GOAL. Identify and copy every line in the listing below that contains the string "orange". Case counts.

DATA SUPPLIED.
* * * * *

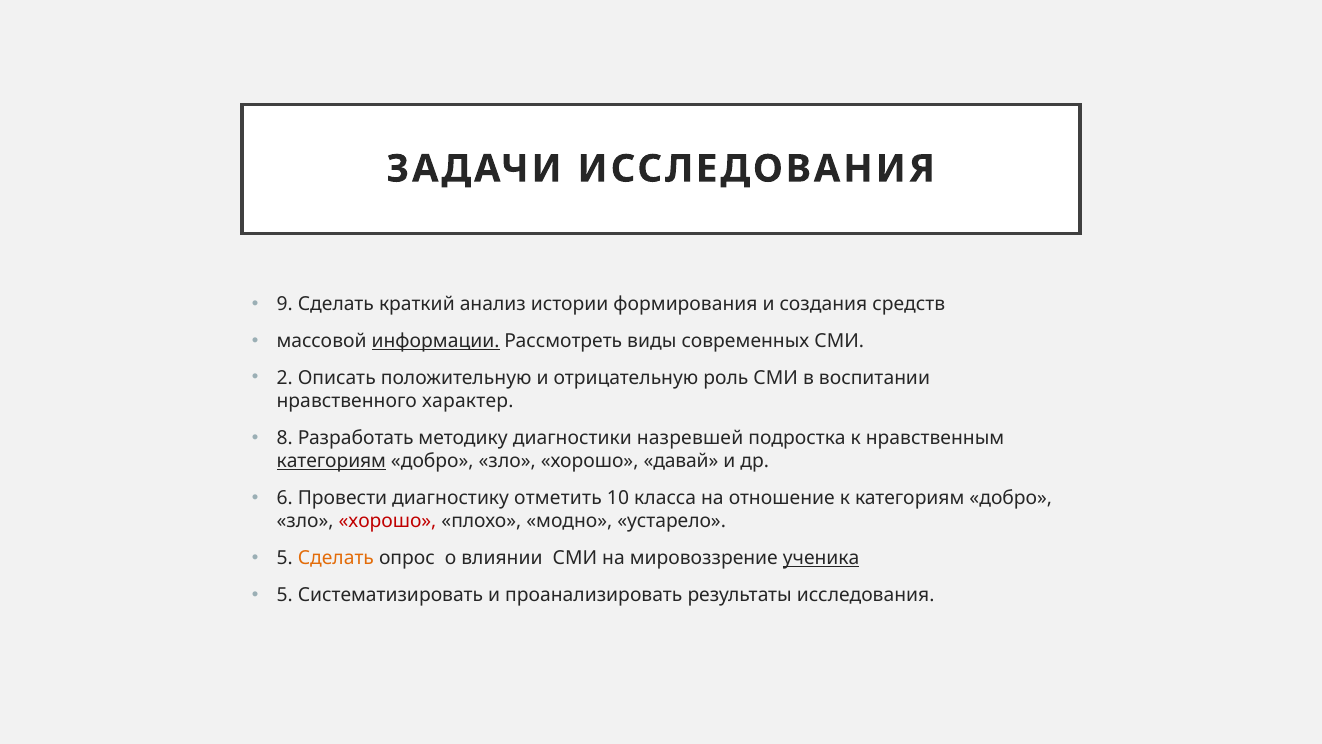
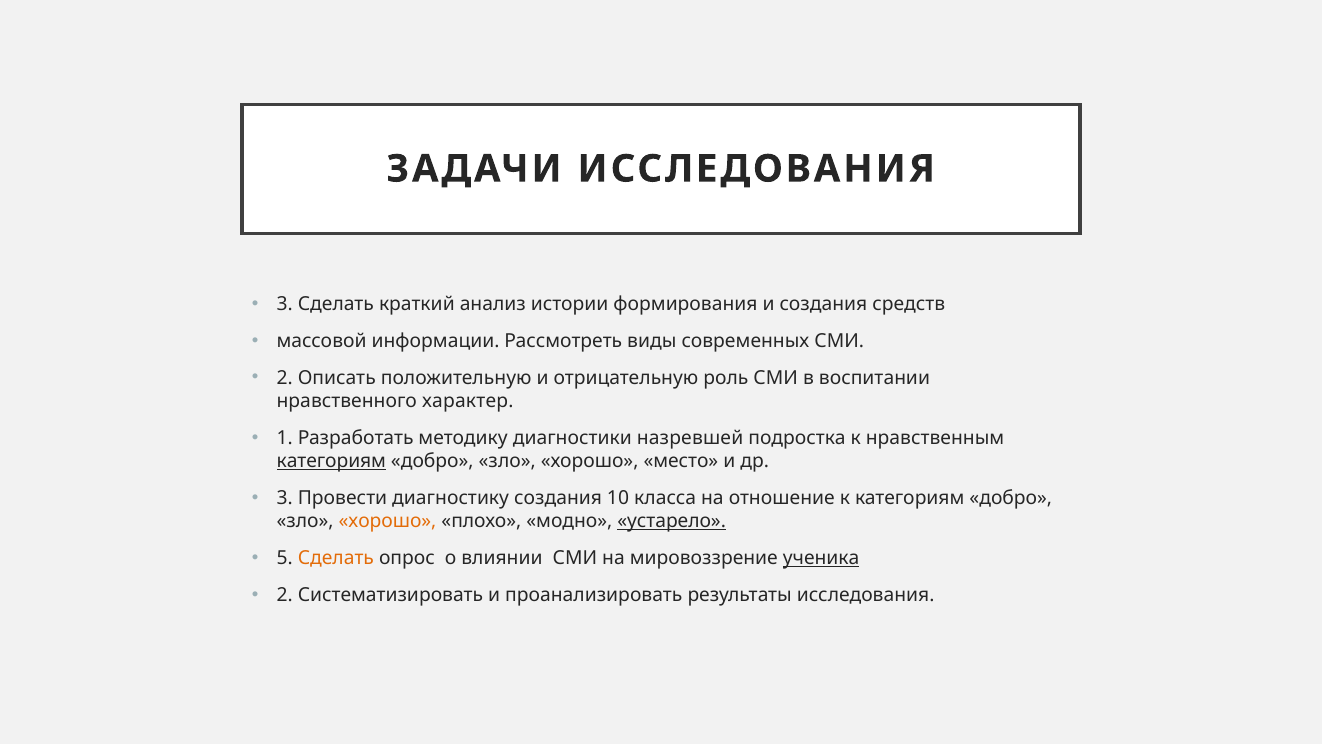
9 at (285, 304): 9 -> 3
информации underline: present -> none
8: 8 -> 1
давай: давай -> место
6 at (285, 498): 6 -> 3
диагностику отметить: отметить -> создания
хорошо at (388, 521) colour: red -> orange
устарело underline: none -> present
5 at (285, 595): 5 -> 2
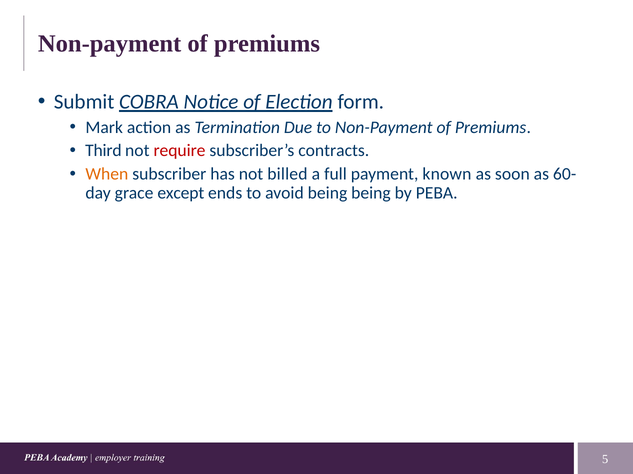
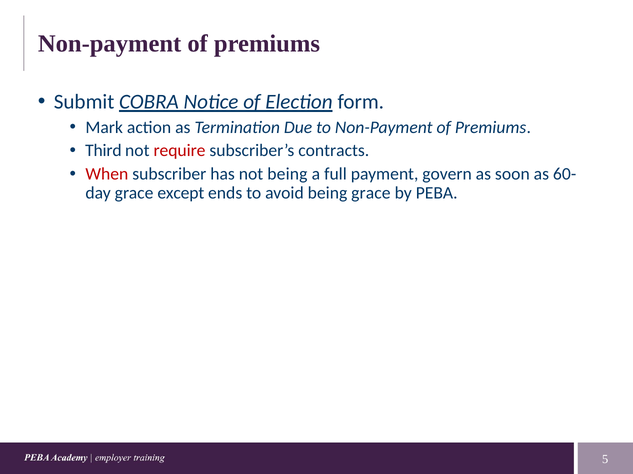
When colour: orange -> red
not billed: billed -> being
known: known -> govern
being being: being -> grace
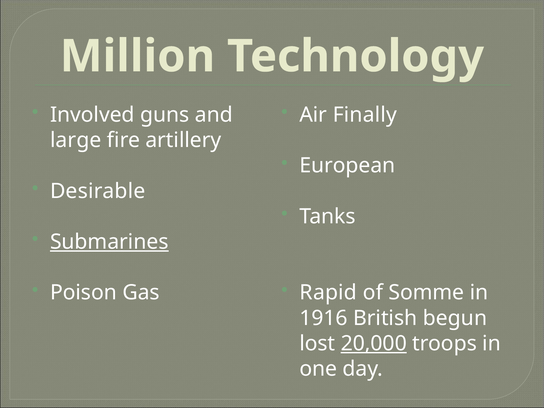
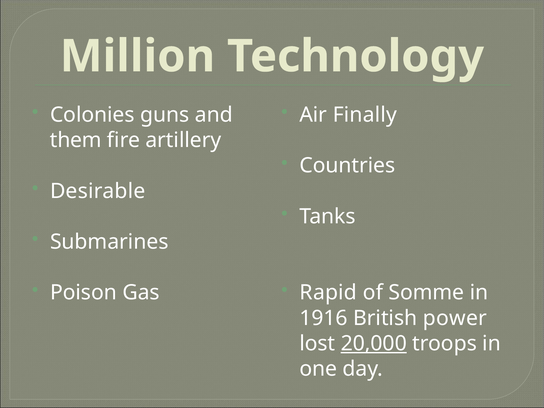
Involved: Involved -> Colonies
large: large -> them
European: European -> Countries
Submarines underline: present -> none
begun: begun -> power
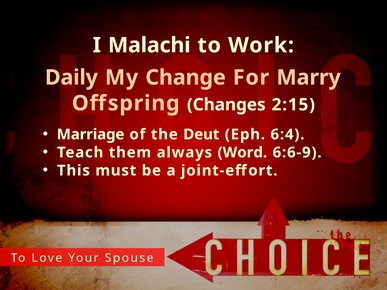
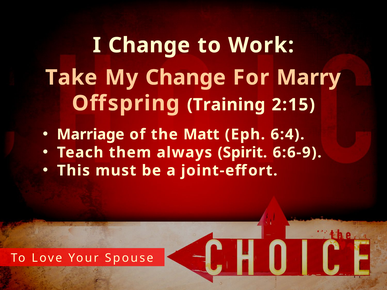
I Malachi: Malachi -> Change
Daily: Daily -> Take
Changes: Changes -> Training
Deut: Deut -> Matt
Word: Word -> Spirit
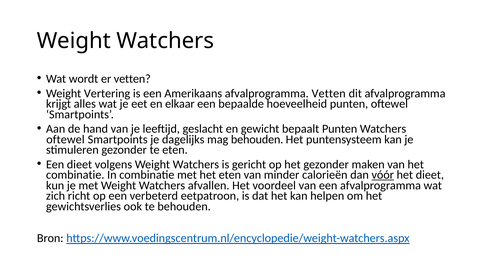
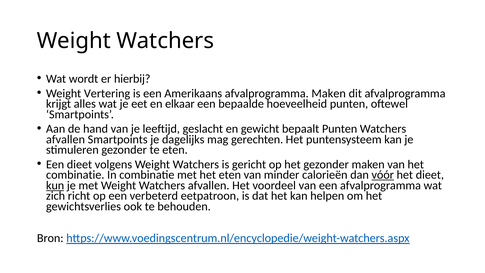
er vetten: vetten -> hierbij
afvalprogramma Vetten: Vetten -> Maken
oftewel at (65, 139): oftewel -> afvallen
mag behouden: behouden -> gerechten
kun underline: none -> present
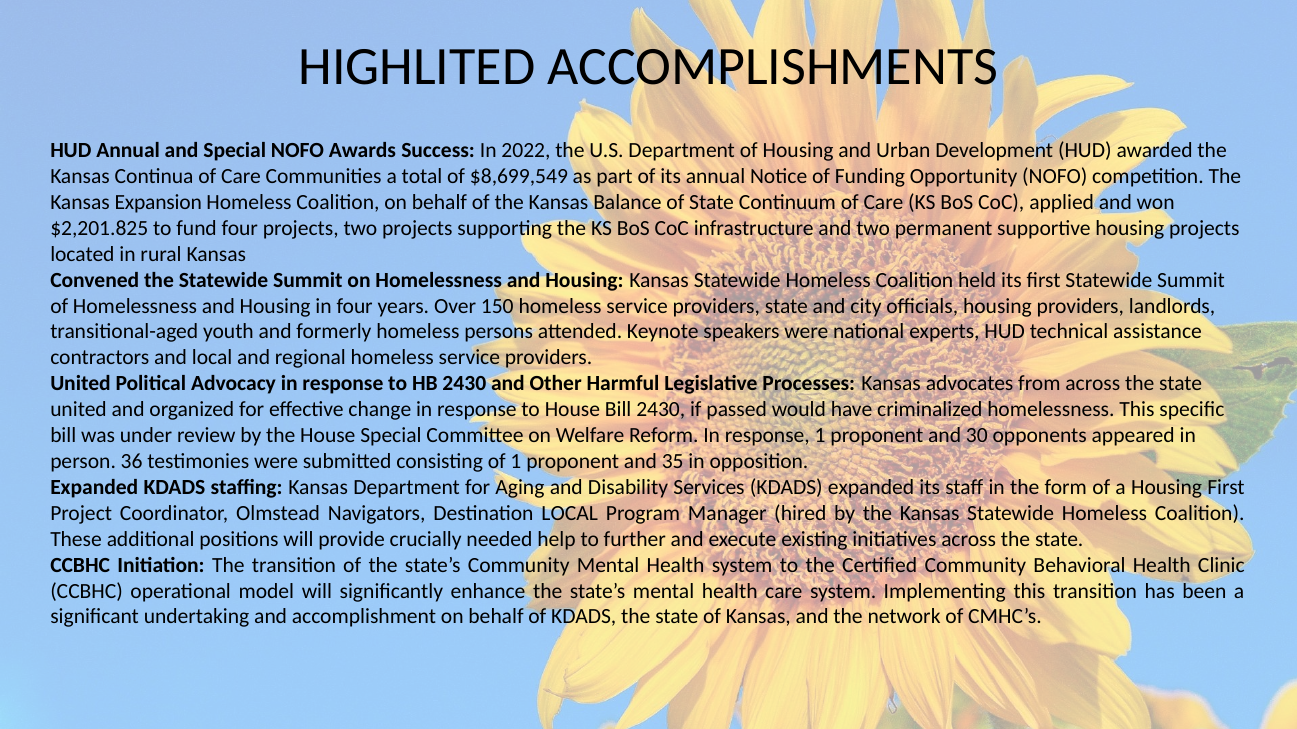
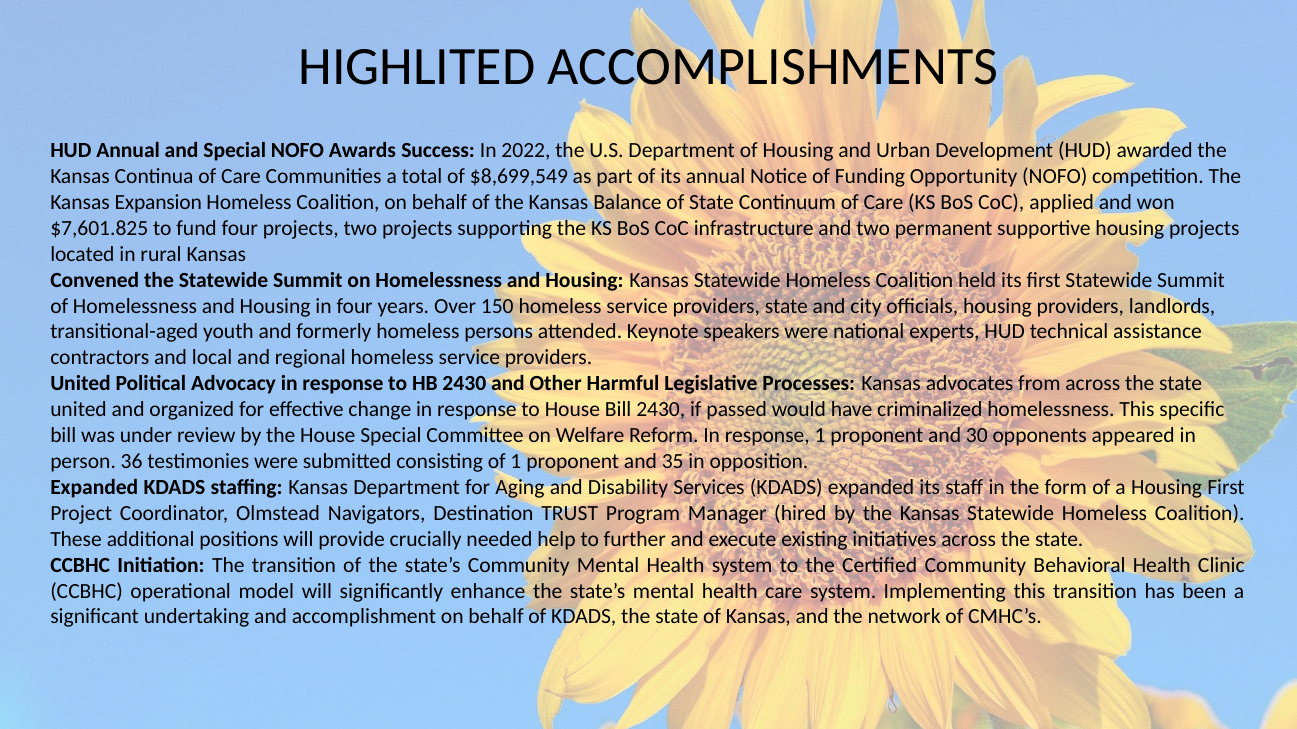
$2,201.825: $2,201.825 -> $7,601.825
Destination LOCAL: LOCAL -> TRUST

* * * * *

ANSWER TO THIS EXERCISE.
хорошо at (388, 521) colour: red -> orange
When colour: orange -> red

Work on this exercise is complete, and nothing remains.